If he cannot get money, he cannot meet his obligations; for he cannot pay in merchandise or real estate. The money is not to be had; that is, if the banks would accomplish what they must do to save their credit.

Of course, there are individuals and institutions, who, in consideration of high premiums and full security, will grant accommodations to a limited amount. He may try to get along, sacrificing his property to save his name, and paying twenty-four or thirty-six per cent for loans. Perhaps, if others stood well, he might get through; but all are not so firm as himself. Most have less accumulation and less credit. His debtors fail to pay: how can he answer his creditors? If he tries to go through, the payments are all one way, like the tracks about the lion's den. He has to pay both sides of the ledger.

We have spoken of the credit element of a mixed currency. But panic, suspicion, apprehension, are the deadly enemies of credit: when these are aroused in the community, it cannot go abroad. Just as nearly as the object can be accomplished in the time given, all forms of credit will be withdrawn. But this will produce, in its several degrees, stringency, distress, panic, ruin.

Is it, then, too much to say that credit is not reliable for the discharge of indebtedness?

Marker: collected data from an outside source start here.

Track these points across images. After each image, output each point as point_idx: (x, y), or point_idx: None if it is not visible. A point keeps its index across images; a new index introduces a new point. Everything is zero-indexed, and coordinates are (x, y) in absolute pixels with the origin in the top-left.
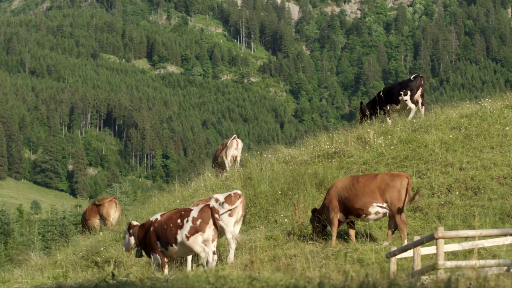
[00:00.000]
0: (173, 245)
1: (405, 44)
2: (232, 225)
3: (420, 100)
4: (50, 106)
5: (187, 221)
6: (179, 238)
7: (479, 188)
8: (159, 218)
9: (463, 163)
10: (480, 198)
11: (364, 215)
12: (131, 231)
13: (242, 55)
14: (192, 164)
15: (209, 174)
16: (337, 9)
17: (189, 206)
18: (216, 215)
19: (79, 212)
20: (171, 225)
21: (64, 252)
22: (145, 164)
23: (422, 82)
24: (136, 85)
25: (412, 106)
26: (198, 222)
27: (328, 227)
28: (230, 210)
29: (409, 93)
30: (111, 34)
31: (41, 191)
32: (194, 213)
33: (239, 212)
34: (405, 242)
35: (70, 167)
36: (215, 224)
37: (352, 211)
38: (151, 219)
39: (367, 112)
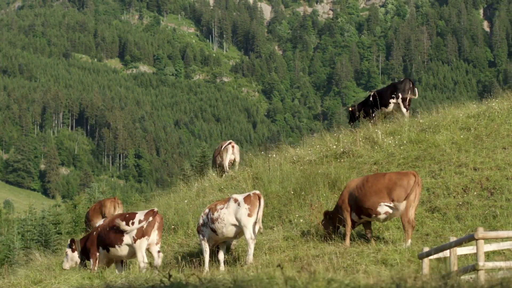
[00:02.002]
0: (116, 247)
1: (377, 44)
2: (251, 225)
3: (410, 99)
4: (22, 106)
5: (133, 224)
6: (126, 240)
7: (495, 189)
8: (102, 222)
9: (477, 163)
10: (498, 198)
11: (374, 215)
12: (73, 246)
13: (214, 55)
14: (165, 164)
15: (214, 174)
16: (309, 9)
17: (211, 204)
18: (159, 221)
19: (59, 212)
20: (115, 228)
21: None
22: (118, 164)
23: (411, 85)
24: (108, 84)
25: (404, 110)
26: (144, 226)
27: (342, 228)
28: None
29: (400, 95)
30: (83, 34)
31: (13, 191)
32: (140, 216)
33: (258, 212)
34: (408, 243)
35: (42, 166)
36: (159, 228)
37: (363, 211)
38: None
39: (357, 115)
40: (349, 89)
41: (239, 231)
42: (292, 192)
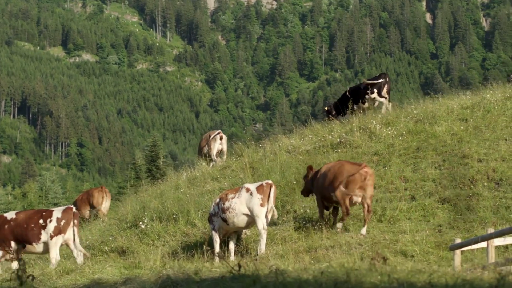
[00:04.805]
0: (34, 244)
1: (321, 35)
2: (263, 215)
3: (387, 97)
4: None
5: (51, 221)
6: (43, 237)
7: (502, 180)
8: (14, 216)
9: (481, 154)
10: (507, 190)
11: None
12: None
13: (157, 44)
14: (107, 153)
15: (204, 164)
16: (253, 0)
17: (221, 194)
18: (76, 219)
19: (11, 200)
20: (32, 225)
21: None
22: (60, 153)
23: (387, 79)
24: (51, 73)
25: (382, 99)
26: (62, 223)
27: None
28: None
29: (375, 90)
30: (25, 21)
31: None
32: (58, 214)
33: (270, 202)
34: (338, 228)
35: None
36: (76, 225)
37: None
38: (5, 215)
39: (333, 113)
40: (292, 79)
41: (251, 221)
42: (295, 182)
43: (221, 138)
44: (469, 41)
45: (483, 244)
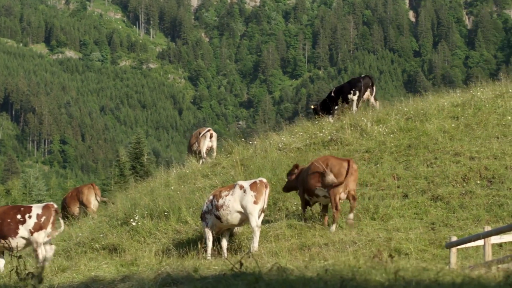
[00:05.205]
0: (9, 239)
1: (304, 33)
2: (257, 212)
3: (371, 98)
4: None
5: (30, 217)
6: (21, 232)
7: (494, 178)
8: None
9: (473, 152)
10: (500, 187)
11: (315, 196)
12: None
13: (141, 41)
14: (90, 150)
15: (194, 161)
16: None
17: (215, 191)
18: (54, 215)
19: None
20: (9, 220)
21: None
22: (43, 150)
23: (371, 83)
24: (34, 69)
25: (355, 108)
26: (42, 219)
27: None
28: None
29: (357, 93)
30: (8, 18)
31: None
32: (38, 210)
33: (264, 200)
34: (333, 229)
35: None
36: (53, 222)
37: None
38: None
39: (320, 113)
40: (275, 77)
41: (244, 218)
42: (286, 179)
43: (211, 136)
44: (452, 39)
45: (478, 242)
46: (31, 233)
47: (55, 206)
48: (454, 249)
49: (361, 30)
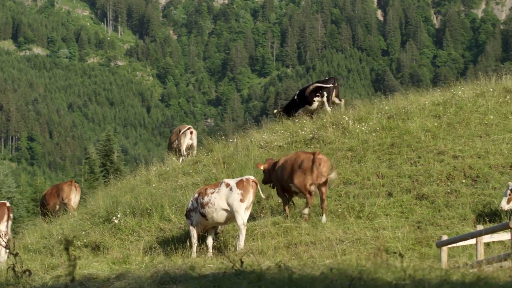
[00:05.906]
0: None
1: (272, 31)
2: (243, 211)
3: (336, 100)
4: None
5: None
6: None
7: (478, 177)
8: None
9: (456, 151)
10: (485, 186)
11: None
12: None
13: (109, 38)
14: (58, 147)
15: (174, 159)
16: None
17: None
18: (11, 214)
19: None
20: None
21: (32, 236)
22: (10, 146)
23: (336, 84)
24: (1, 66)
25: (328, 109)
26: None
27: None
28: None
29: (325, 94)
30: None
31: None
32: None
33: (250, 198)
34: (305, 214)
35: None
36: (7, 220)
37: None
38: None
39: (284, 116)
40: (243, 75)
41: (230, 216)
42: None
43: (191, 133)
44: (420, 38)
45: (468, 241)
46: None
47: (8, 204)
48: (445, 248)
49: (329, 29)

The element of credit introduces a direct hostility between the interests of those who control the currency and those who wish to use it. The interest of the one requires that the notes shall be withdrawn. The interest, nay, the life, of the other requires that they shall be kept in circulation. Is there any such hostility in a value currency? Not at all. No matter how intense the apprehension, how manifold the suspicion, how frenzied the panic, there is never a moment when it is not better for the owner that such money should be used than kept out of use.

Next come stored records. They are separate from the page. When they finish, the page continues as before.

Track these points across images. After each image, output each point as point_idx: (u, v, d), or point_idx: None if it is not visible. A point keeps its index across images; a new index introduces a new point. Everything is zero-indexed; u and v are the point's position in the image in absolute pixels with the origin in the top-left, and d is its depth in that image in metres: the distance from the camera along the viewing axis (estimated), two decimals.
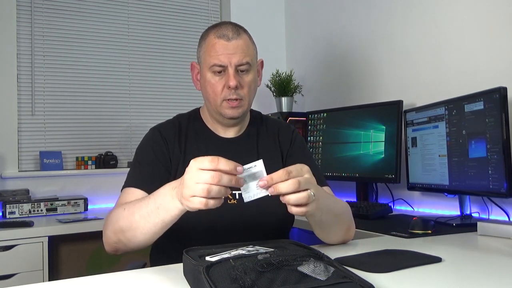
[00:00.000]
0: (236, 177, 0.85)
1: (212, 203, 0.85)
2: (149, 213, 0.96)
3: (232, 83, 1.16)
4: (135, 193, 1.14)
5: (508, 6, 1.76)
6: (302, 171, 0.90)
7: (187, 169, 0.87)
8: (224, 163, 0.83)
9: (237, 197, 1.20)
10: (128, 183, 1.18)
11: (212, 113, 1.26)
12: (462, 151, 1.61)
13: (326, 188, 1.25)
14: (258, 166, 0.88)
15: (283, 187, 0.86)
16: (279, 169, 1.32)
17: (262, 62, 1.31)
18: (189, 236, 1.15)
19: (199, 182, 0.83)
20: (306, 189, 0.88)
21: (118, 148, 2.73)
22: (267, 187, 0.87)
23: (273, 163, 1.26)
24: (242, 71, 1.20)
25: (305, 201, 0.88)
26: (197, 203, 0.85)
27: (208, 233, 1.16)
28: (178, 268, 0.93)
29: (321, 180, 1.26)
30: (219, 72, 1.19)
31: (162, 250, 1.24)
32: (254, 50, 1.25)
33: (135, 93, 2.81)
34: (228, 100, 1.19)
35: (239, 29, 1.22)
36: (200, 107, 1.36)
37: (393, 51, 2.30)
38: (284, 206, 0.91)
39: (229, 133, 1.29)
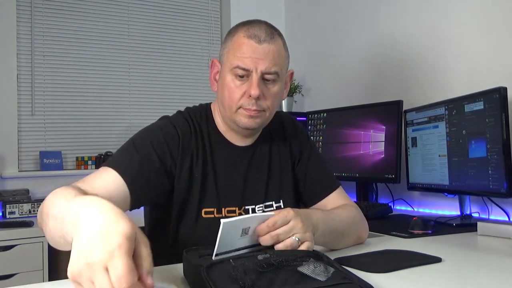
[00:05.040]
0: None
1: None
2: (63, 219, 0.69)
3: (254, 92, 1.03)
4: (111, 177, 0.98)
5: (508, 6, 1.76)
6: (286, 218, 0.89)
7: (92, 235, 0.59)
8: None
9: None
10: (111, 163, 1.02)
11: (225, 119, 1.14)
12: (462, 151, 1.61)
13: (335, 193, 1.21)
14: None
15: (264, 241, 0.86)
16: (288, 179, 1.22)
17: (292, 74, 1.19)
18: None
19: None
20: (291, 235, 0.88)
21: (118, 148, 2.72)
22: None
23: (283, 173, 1.21)
24: (267, 80, 1.06)
25: (290, 248, 0.87)
26: None
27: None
28: (178, 268, 0.93)
29: (331, 183, 1.23)
30: (242, 76, 1.05)
31: (162, 251, 1.23)
32: (286, 60, 1.11)
33: (135, 93, 2.81)
34: (246, 108, 1.06)
35: (273, 31, 1.08)
36: (211, 103, 1.22)
37: (393, 50, 2.30)
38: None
39: (244, 141, 1.17)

"We have said that a sudden and severe contraction is necessary whenever any cause threatens the specie basis of a mixed currency. Such a contraction deprives the community of the means of meeting obligations undertaken when the currency was redundant.

But this contraction, when it has become inevitable, does not take place without danger and loss to the banks themselves; danger and loss being the proper consequences of such operations. The banks make no more loans, or as few as possible. The means of discharging debts become less and less in the community each succeeding day, until the rate of interest goes up to two or three per cent a month, and money can hardly be had at all.

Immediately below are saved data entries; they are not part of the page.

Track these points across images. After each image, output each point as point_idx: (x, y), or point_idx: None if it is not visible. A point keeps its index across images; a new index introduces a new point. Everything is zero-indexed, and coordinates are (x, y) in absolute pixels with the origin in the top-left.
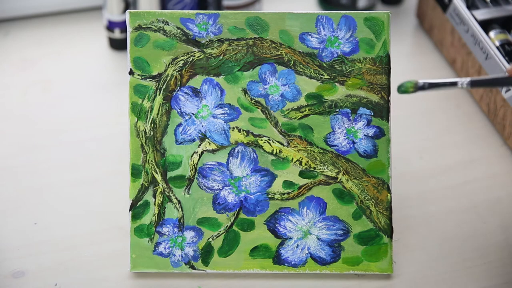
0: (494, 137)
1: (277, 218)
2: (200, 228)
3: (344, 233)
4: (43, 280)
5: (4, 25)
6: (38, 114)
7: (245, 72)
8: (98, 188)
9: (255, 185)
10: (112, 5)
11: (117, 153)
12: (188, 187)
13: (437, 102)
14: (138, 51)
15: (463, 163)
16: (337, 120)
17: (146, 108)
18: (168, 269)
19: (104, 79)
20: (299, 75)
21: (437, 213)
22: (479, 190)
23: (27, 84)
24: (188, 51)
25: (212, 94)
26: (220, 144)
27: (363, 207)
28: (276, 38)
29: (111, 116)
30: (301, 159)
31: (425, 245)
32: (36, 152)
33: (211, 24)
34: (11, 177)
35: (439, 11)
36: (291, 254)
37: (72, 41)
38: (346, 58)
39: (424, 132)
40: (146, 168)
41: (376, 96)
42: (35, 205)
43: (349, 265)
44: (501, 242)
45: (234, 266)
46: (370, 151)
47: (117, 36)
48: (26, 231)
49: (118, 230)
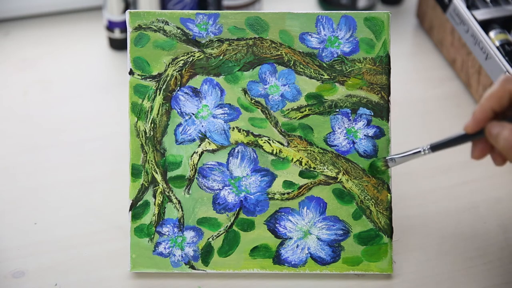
0: None
1: (277, 218)
2: (200, 228)
3: (344, 233)
4: (43, 280)
5: (4, 25)
6: (38, 114)
7: (245, 72)
8: (98, 188)
9: (255, 185)
10: (112, 5)
11: (117, 153)
12: (188, 187)
13: (437, 102)
14: (138, 51)
15: (463, 163)
16: (337, 120)
17: (146, 108)
18: (168, 269)
19: (104, 79)
20: (299, 75)
21: (437, 213)
22: (479, 190)
23: (27, 84)
24: (188, 51)
25: (212, 94)
26: (220, 144)
27: (363, 207)
28: (276, 38)
29: (111, 116)
30: (301, 159)
31: (425, 245)
32: (36, 152)
33: (211, 24)
34: (11, 177)
35: (439, 11)
36: (291, 254)
37: (72, 41)
38: (346, 58)
39: (424, 132)
40: (146, 168)
41: (376, 96)
42: (35, 205)
43: (349, 265)
44: (501, 242)
45: (234, 266)
46: (370, 151)
47: (117, 36)
48: (26, 231)
49: (118, 230)
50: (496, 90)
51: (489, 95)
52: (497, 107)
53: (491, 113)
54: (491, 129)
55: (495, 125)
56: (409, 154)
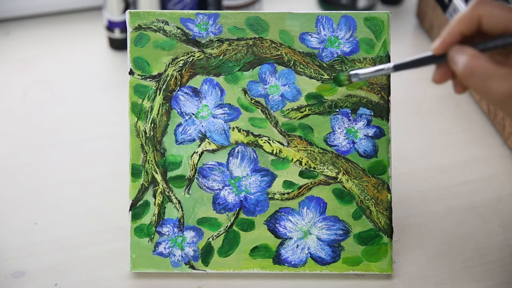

The banks now find themselves in this dilemma: if they make loans, they must keep paying out their specie. This will soon become exhausted, and they must suspend and be dishonored. If they do not continue to accommodate their customers with the usual means of paying debts, the latter must succumb. But, if their customers generally fail, the banks will lose their capital (it being chiefly in the form of notes given by individuals), and be permanently ruined. The history of the country shows on which horn of the dilemma they choose to be impaled. They suspend or stop specie payments, and then furnish the public with an abundance of their notes, such as they are.

After this has been accomplished, and after the credit of the banks has been exchanged for the credit of the individuals who owe them, and after the demand for specie has ceased, the banks can resume payments.

It may be said, at this point, that the result we have reached does not seem very formidable; that, let it but be understood the banks are to suspend in such circumstances, we can by this means still have the advantages of a mixed currency in favorable times, and relieve the distress when a contraction is threatened. The answer to this plea will be deferred to the chapter on " Fallacies," in preference to interrupting the present line of argument.